Directed by Micah Fink
USA, Canada, Jamaica, Netherlands, UK / 2013 / 65 min / Documentary
Japan Premiere
Simone, a young lesbian mother, survives being shot outside of her home. She must choose between living in hiding with her daughter in Jamaica or seek asylum abroad alone. Maurice, a gay-rights activist, is ousted shortly after filing a lawsuit to overturn Jamaica’s anti-sodomy law. He escapes to Canada, but decides to return to continue his activism. This documentary explores the impacts of homophobia through the eyes of two Jamaicans who are forced to choose between their homeland and their lives.
Directed by Joel Stangle
Colombia / 2014 / 56 min / Documentary
Japan Premiere
In the North of Colombia, a group of farmers worked the land together. Each Family gave their farm a name to represent their hopes and dreams. The name of this place was Tranquilandia. But after a decade of systematic violence against its citizens, all that is left now are empty farms and the spirits of those who were killed. A documentary that gives voice to the people who thought they were caught in the middle of an armed conflict until they realized they were the target.
Directed by Isa Qosja
Kosovo, Germany / 2014 / 94 min / Drama
Japan Premiere
A year after the war in Kosovo when people are rebuilding their lives, a female school teacher is driven by her inner conscience to give an interview to a journalist, telling her that she and three other women from the village were raped during the war. An insightful portrait of a Balkan village, of a patriarchal microcosm, of its mayor who desperately wants to control the village life, and of husbands who feel forced to behave strong, but act against their own emotional interest.
Directed by Hajooj Kuka
Sudan, South Africa / 2014 / 68 min / Documentary
Toronto International Film Festival 2014 People’s Choice Award
Japan Premiere
For the past few years, the inhabitants of the Blue Nile and Nuba Mountain regions have had to assemble in refugee camps to find shelter from air raids by the Sudanese government, which targets civilians indiscriminately using Russian-made Antonov cargo planes. After a raid, it is not unusual to hear laughter and music ring out from these communities, not just out of relief that lives have been spared, but also as a means of safeguarding the community’s collective memory.
Directed by Filippo Biagianti, Ruben Lagattolla
Italy / 2014 / 52 min / Documentary
Japan Premiere
The life of the media-activists is narrated through daily tragic episodes taking place in Aleppo.
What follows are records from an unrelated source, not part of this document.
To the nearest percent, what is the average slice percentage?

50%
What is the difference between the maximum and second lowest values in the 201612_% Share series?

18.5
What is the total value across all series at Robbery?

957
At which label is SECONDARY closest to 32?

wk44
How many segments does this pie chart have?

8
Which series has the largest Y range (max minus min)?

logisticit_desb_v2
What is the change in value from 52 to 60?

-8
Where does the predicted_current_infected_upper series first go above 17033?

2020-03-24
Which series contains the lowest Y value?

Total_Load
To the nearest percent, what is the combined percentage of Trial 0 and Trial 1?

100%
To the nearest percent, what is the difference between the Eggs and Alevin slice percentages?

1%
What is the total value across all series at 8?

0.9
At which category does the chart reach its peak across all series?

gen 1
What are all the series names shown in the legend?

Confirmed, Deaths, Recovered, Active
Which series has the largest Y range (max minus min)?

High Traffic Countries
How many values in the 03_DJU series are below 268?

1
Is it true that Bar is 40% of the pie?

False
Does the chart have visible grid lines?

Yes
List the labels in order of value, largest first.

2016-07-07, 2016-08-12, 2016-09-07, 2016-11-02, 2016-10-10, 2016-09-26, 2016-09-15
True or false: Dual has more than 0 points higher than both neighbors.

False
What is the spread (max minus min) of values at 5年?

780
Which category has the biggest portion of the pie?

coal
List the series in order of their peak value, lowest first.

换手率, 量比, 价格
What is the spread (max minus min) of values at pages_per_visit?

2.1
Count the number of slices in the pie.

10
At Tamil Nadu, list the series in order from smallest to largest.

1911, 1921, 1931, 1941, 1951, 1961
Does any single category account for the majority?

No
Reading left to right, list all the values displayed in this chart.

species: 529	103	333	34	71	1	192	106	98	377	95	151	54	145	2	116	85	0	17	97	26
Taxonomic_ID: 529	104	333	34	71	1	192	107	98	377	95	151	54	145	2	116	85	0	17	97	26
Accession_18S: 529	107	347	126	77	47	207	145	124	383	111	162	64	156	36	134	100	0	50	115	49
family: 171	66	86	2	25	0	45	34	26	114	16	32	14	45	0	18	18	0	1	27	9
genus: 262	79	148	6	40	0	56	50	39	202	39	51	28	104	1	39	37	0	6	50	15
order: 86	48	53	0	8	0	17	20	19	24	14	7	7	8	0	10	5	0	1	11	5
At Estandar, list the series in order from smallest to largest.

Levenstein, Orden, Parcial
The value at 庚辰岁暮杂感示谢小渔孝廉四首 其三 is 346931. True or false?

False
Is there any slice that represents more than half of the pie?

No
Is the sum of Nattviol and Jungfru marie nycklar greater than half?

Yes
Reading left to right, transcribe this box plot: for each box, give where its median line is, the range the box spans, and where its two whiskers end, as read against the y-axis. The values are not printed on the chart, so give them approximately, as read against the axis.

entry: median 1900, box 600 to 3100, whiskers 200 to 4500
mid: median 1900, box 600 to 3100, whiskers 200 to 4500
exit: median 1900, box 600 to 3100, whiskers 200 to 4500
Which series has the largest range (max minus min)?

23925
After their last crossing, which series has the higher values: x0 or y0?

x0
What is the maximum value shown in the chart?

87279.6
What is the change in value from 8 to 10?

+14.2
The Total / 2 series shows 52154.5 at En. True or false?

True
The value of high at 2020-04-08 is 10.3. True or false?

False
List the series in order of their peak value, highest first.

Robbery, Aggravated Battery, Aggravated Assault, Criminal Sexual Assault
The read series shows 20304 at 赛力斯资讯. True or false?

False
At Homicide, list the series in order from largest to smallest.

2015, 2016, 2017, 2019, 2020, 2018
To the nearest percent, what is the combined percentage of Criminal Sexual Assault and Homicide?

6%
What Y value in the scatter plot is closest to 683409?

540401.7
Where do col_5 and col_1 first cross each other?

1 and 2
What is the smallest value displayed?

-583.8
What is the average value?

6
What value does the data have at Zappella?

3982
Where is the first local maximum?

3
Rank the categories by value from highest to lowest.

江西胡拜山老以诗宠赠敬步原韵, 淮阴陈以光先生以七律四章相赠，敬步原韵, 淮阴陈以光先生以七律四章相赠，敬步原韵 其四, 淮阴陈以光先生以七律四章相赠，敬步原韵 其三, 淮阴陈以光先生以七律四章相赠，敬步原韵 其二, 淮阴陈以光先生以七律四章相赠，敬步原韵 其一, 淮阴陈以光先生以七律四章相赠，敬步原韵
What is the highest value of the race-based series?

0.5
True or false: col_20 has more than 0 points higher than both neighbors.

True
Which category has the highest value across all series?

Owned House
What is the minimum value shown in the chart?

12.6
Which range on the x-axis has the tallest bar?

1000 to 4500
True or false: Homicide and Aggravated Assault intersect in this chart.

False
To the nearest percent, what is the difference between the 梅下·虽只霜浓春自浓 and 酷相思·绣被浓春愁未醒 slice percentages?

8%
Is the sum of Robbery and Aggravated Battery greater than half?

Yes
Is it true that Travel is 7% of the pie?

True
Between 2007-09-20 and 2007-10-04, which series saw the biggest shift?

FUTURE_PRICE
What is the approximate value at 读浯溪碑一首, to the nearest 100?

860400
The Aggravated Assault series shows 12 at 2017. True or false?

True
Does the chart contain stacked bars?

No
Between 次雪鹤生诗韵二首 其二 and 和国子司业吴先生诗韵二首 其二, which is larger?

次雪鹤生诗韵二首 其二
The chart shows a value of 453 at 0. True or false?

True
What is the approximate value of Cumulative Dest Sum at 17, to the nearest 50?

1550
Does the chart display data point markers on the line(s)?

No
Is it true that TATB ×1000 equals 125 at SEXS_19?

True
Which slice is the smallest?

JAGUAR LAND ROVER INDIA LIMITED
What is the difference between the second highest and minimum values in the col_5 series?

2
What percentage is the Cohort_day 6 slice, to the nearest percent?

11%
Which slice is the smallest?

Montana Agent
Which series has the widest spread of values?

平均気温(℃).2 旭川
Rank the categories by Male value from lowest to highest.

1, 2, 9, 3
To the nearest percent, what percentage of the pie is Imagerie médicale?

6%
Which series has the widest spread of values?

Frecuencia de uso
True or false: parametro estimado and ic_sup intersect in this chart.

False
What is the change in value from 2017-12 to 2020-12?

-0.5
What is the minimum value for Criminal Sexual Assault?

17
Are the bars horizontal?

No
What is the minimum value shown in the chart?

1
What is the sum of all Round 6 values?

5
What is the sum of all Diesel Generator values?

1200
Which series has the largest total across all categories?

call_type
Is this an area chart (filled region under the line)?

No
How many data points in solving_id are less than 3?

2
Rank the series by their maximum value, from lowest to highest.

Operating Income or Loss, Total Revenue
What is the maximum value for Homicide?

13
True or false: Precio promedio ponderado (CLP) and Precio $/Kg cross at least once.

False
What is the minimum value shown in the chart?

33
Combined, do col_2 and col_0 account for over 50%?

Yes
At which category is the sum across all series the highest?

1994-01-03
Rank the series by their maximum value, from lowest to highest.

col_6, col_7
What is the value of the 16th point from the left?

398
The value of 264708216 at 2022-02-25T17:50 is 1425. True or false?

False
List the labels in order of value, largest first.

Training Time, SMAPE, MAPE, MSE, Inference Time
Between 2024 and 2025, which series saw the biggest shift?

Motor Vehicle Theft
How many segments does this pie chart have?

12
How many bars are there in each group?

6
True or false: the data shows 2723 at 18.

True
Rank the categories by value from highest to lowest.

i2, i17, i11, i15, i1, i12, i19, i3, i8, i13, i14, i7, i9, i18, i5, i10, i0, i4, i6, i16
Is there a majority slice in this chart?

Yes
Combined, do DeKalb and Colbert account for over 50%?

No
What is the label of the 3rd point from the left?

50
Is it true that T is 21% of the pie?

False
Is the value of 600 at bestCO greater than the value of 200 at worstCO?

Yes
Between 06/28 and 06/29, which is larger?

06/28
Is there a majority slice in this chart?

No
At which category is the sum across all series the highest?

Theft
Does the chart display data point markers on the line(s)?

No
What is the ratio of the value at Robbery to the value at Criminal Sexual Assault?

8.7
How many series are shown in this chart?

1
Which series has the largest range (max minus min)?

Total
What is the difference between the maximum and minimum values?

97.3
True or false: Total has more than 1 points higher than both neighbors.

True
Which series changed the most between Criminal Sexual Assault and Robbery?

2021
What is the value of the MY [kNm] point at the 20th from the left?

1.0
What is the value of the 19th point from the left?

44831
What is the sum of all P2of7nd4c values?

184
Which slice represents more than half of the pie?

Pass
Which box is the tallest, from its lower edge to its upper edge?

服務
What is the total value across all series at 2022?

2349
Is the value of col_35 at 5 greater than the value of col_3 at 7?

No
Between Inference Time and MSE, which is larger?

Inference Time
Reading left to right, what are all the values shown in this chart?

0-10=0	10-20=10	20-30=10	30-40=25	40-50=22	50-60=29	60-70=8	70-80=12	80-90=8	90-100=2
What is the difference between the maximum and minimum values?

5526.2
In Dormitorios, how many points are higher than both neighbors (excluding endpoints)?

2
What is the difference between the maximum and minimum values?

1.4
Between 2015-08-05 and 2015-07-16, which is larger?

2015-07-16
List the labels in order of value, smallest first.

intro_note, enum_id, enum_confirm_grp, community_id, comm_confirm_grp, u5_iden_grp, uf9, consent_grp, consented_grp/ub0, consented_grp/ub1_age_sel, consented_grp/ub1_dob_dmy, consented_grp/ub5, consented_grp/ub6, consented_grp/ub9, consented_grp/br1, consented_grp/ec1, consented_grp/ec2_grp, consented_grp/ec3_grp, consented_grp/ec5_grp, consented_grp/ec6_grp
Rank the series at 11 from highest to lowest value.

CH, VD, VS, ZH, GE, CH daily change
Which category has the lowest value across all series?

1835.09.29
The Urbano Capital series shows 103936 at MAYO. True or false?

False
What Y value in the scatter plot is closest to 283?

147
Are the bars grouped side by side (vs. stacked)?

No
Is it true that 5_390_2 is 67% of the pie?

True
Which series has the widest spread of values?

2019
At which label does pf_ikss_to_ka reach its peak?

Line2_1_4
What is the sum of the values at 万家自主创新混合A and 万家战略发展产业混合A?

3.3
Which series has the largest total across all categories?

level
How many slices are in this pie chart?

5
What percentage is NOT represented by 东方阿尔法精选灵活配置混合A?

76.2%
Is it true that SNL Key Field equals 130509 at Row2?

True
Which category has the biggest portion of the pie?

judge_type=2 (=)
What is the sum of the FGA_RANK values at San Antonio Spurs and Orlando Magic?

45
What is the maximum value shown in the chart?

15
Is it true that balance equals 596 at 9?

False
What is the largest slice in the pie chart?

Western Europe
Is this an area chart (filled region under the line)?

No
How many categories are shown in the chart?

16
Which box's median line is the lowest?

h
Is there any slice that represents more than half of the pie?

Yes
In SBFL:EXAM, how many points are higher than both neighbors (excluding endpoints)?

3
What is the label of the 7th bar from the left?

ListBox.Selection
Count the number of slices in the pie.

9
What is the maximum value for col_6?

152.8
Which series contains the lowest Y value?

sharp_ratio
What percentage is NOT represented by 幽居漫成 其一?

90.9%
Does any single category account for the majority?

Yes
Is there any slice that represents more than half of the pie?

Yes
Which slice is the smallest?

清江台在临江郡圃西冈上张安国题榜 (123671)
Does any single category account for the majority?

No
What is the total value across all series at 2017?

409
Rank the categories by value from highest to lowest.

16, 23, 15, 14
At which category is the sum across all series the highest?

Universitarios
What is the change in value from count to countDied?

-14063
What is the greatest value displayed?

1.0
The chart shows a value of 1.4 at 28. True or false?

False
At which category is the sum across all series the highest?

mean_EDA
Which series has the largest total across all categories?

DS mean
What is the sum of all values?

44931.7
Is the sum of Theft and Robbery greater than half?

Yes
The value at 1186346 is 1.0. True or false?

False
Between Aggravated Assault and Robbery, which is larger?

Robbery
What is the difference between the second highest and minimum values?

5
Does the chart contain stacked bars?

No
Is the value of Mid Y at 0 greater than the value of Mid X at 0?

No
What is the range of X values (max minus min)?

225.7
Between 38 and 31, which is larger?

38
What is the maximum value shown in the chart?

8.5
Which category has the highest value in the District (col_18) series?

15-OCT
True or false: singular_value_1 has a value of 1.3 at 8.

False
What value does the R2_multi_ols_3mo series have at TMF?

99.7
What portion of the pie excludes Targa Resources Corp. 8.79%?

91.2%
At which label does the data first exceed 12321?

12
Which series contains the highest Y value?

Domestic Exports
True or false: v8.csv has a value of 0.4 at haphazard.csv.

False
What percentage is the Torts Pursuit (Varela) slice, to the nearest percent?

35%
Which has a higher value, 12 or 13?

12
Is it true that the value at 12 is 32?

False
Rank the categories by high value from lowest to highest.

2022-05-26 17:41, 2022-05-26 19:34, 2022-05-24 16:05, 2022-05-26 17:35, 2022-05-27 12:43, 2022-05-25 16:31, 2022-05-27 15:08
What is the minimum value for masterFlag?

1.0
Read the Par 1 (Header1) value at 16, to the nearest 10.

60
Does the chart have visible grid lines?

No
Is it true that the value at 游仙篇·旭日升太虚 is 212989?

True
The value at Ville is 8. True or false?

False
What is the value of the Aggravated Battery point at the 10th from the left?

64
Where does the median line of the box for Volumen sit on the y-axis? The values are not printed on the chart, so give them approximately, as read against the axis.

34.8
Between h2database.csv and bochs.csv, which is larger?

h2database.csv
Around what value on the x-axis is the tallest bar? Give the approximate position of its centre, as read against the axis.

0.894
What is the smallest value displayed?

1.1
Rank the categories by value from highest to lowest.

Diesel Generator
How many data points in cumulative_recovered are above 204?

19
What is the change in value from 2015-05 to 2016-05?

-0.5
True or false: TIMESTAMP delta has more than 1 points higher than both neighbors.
The group of young Media-activists emerges to be a real brigade of the Syrian Resistance against the Regime, they don’t use AK-47 but they use cameras and passion. The story is told from a participative observer POV (Point of View), edited in an authorial way not to emphasize through fictional film language what is already a tragedy, but to show it raw as it appears to be in that fatal reality.